§ Stated task
Reproduce each line of the material below verbatim, leaving out every picture.

Stored entries
========================================
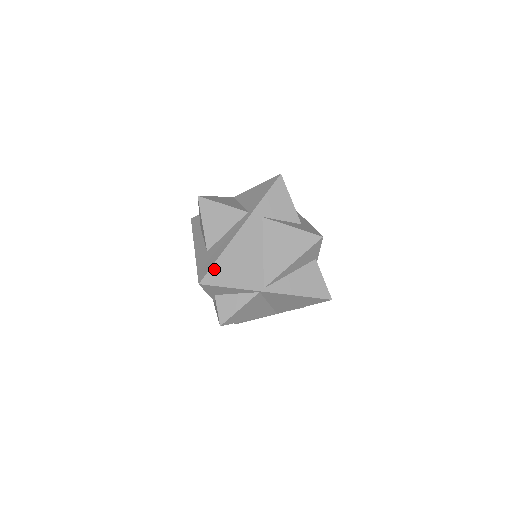
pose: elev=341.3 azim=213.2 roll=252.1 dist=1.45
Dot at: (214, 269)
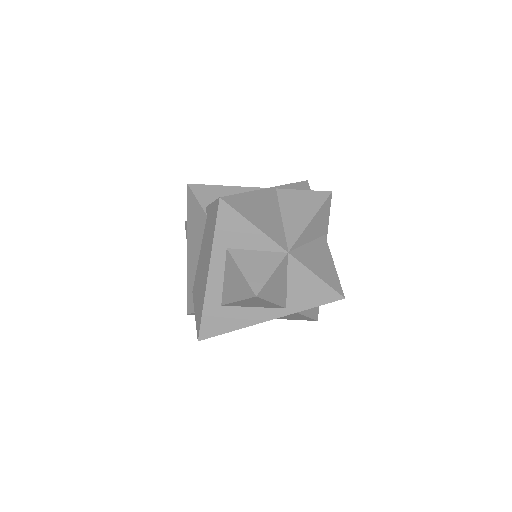
Dot at: (219, 334)
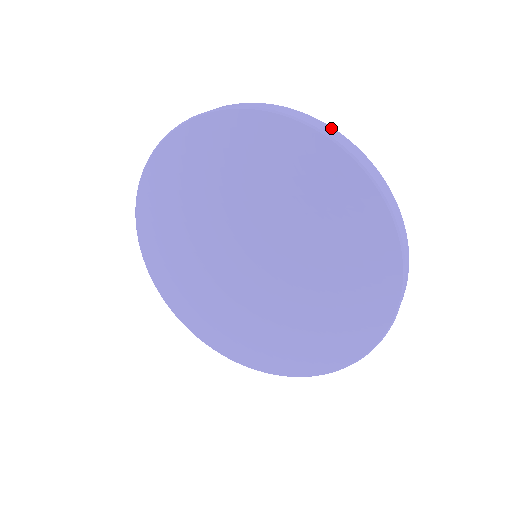
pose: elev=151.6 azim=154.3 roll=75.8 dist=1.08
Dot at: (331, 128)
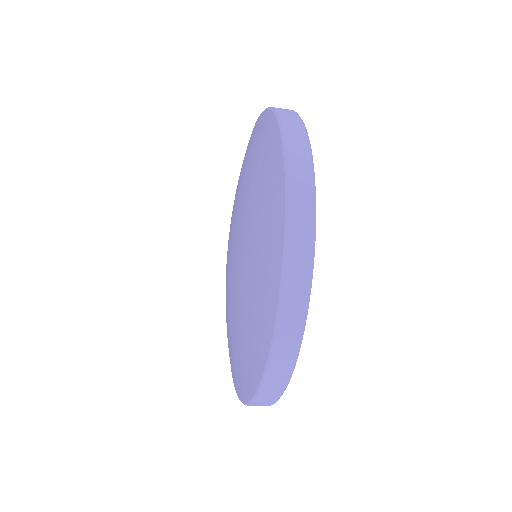
Dot at: occluded
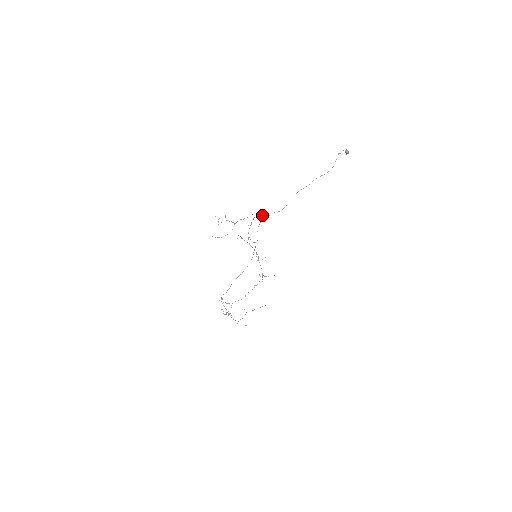
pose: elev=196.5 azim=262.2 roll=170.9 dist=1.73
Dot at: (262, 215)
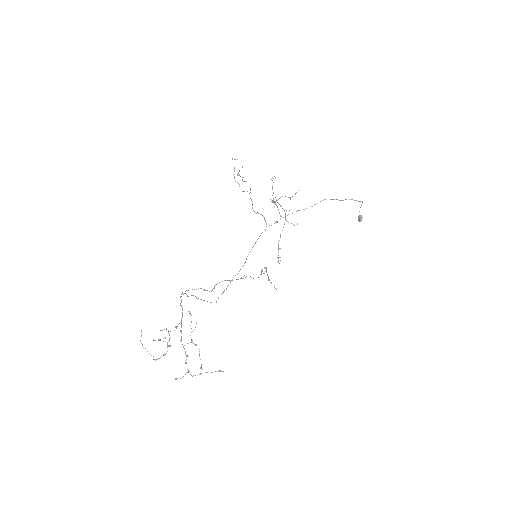
Dot at: occluded
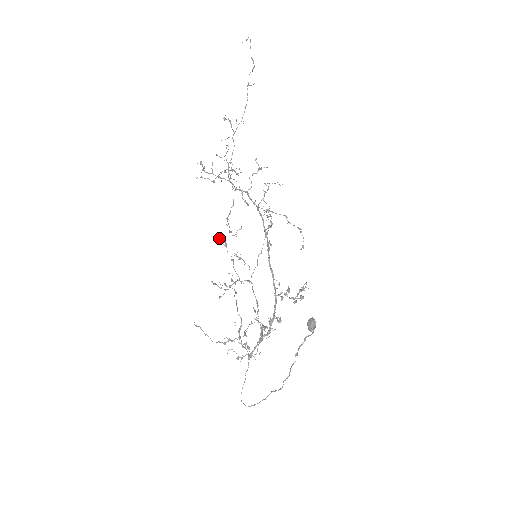
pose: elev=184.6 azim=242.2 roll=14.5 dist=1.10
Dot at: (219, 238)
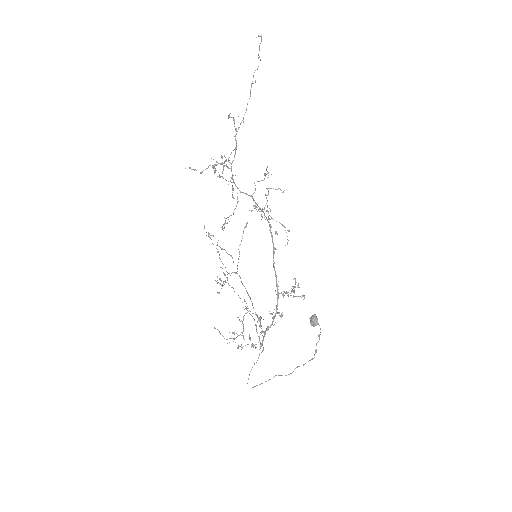
Dot at: occluded
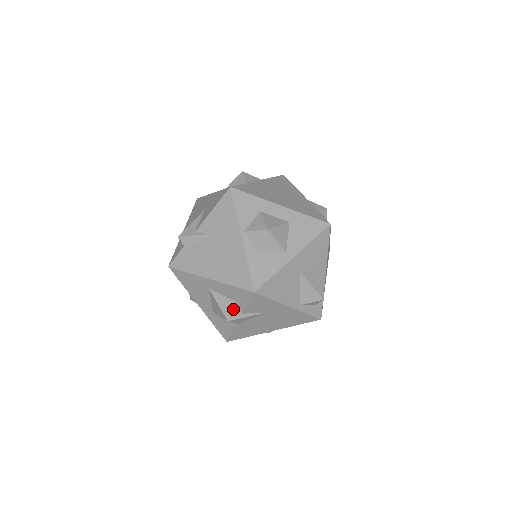
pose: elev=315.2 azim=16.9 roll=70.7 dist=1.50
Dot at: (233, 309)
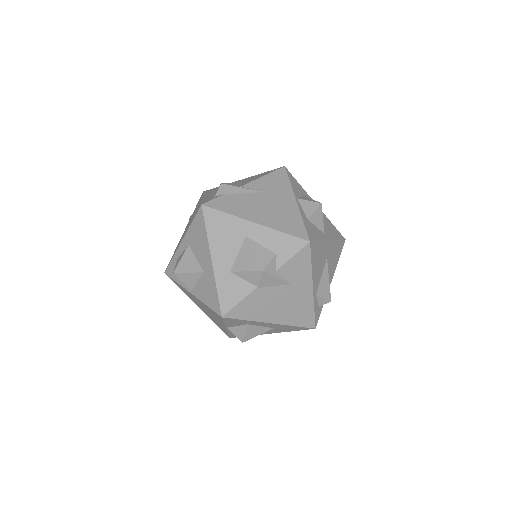
Dot at: (271, 261)
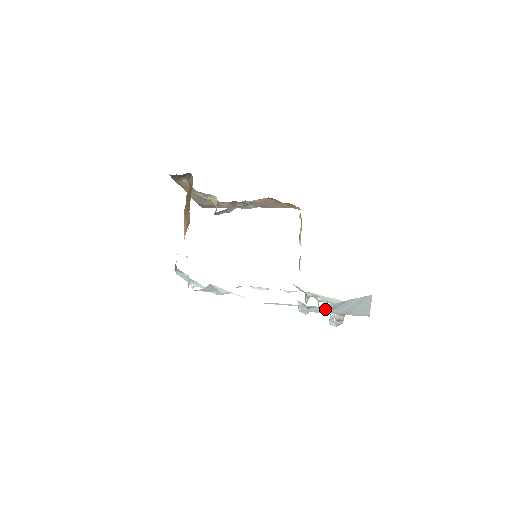
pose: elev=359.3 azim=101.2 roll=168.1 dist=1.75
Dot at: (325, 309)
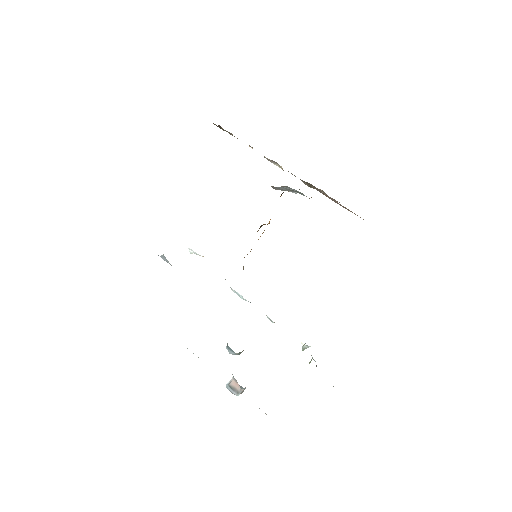
Dot at: occluded
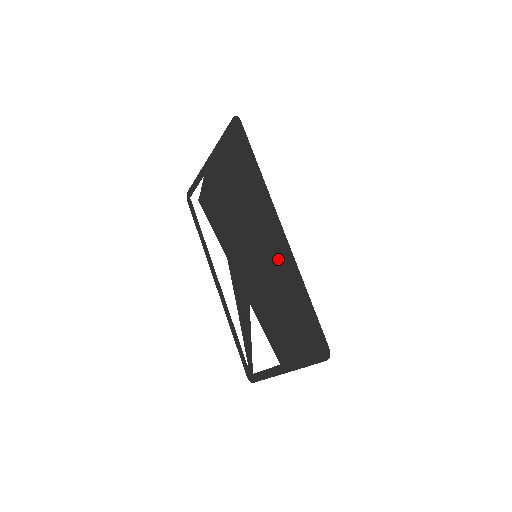
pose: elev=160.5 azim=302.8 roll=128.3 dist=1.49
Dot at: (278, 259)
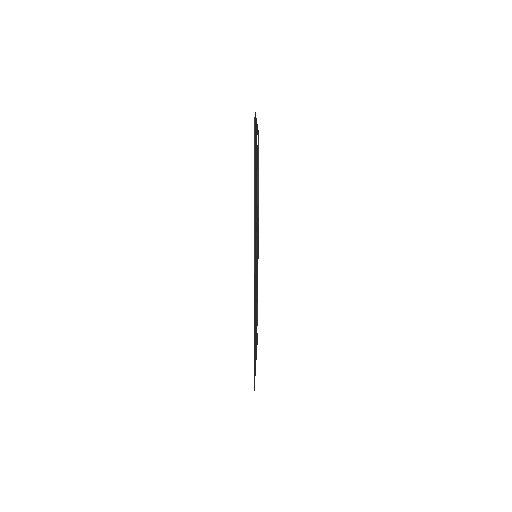
Dot at: occluded
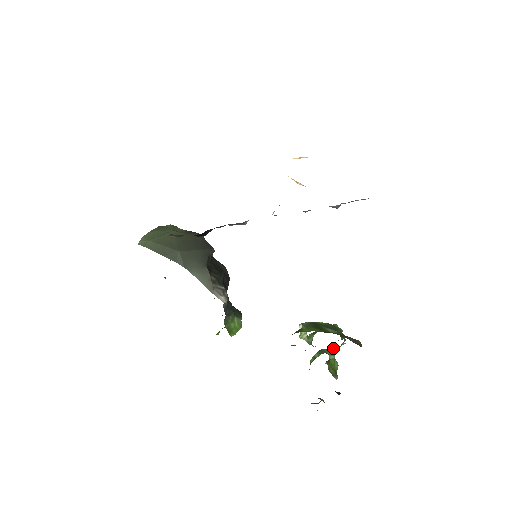
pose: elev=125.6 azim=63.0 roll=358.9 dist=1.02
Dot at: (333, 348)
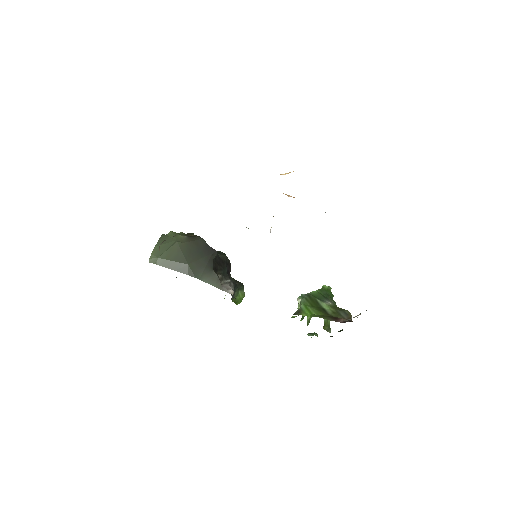
Dot at: occluded
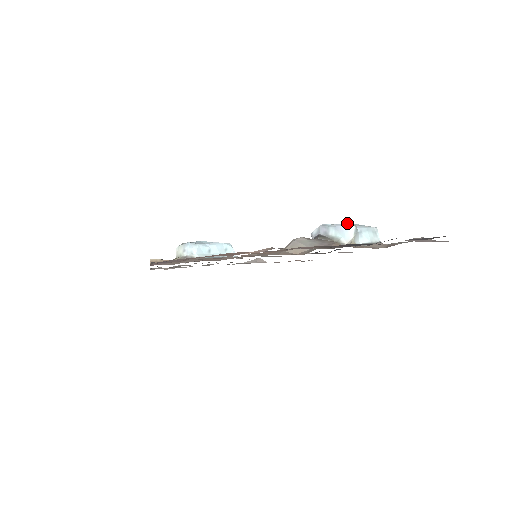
========================================
§ Completed task
pose: elev=341.3 azim=213.2 roll=252.1 dist=1.45
Dot at: (214, 269)
Dot at: (219, 334)
pose: elev=151.6 azim=154.3 roll=75.8 dist=1.08
Dot at: (331, 128)
Dot at: occluded
pose: elev=196.5 azim=262.2 roll=170.9 dist=1.73
Dot at: (262, 215)
Dot at: occluded
pose: elev=184.6 azim=242.2 roll=14.5 dist=1.10
Dot at: (219, 238)
Dot at: occluded
pose: elev=315.2 azim=16.9 roll=70.7 dist=1.50
Dot at: (233, 309)
Dot at: (271, 261)
pose: elev=359.3 azim=101.2 roll=168.1 dist=1.75
Dot at: (325, 309)
Dot at: occluded
pose: elev=160.5 azim=302.8 roll=128.3 dist=1.49
Dot at: (278, 259)
Dot at: occluded
pose: elev=125.6 azim=63.0 roll=358.9 dist=1.02
Dot at: (333, 348)
Dot at: occluded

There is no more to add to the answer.